The state is spending tens of millions of dollars on workforce development and training. The private sector is also stepping up: ConocoPhillips just set up a $15m endowment at a local university. Denali, ConocoPhillips’ joint venture with BP, will make available $30m to fund job training programmes, as well as in-state gas feasibility evaluation and infrastructure upgrade studies.
Efforts are being made to entice highly skilled ‘expat’ Alaskans back home – or to keep them from leaving in the first place. “There are more people staying and living here than ever before,” says Mr Begich. “We’ll have a learning curve and some gaps as we go along, but we’ll get there.”
In the pipeline
In what is estimated as one of the largest private sector construction projects ever in North America, ConocoPhillips and BP are pairing up to build a pipeline that will deliver four billion cubic feet of natural gas a day from Alaska’s North Slope to North American consumers, supplying as much as 8% of US consumption.
The two energy companies formed a joint venture (known as Denali – The Alaska Gas Pipeline), which intends to invest $600m in the project over 36 months and a total of $30bn over 10 years.
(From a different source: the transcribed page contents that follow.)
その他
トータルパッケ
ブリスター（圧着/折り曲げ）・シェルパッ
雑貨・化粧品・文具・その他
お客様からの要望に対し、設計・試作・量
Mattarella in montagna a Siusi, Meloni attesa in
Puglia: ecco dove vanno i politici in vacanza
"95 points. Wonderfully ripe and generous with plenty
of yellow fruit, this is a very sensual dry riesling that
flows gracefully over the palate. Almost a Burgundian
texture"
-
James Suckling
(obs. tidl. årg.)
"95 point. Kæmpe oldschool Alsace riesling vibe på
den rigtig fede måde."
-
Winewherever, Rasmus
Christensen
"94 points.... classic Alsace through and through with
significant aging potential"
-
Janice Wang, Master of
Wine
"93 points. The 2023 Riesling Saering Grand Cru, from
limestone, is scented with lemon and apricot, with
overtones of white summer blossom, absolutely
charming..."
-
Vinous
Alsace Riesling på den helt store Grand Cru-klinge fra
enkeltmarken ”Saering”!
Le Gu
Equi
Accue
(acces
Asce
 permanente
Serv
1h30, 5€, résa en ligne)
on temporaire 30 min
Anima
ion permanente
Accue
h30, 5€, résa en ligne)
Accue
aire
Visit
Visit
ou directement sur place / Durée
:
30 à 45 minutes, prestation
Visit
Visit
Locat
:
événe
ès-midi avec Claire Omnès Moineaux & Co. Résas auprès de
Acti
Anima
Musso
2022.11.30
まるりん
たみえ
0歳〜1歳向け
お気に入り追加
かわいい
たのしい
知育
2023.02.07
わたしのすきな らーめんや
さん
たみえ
Construction will start assuming completion of a successful ‘open season’ by year-end 2010 and will wrap up by 2018.
The large-diameter, high-pressure buried pipeline will extend 2100 miles from the North Slope to Alberta following main transportation corridors. Should it be required, the project will also include a further 1500 miles of buried pipeline from Alberta to the lower 48 states. The aim is to get the gas to market in Chicago, where it can be sold across North America.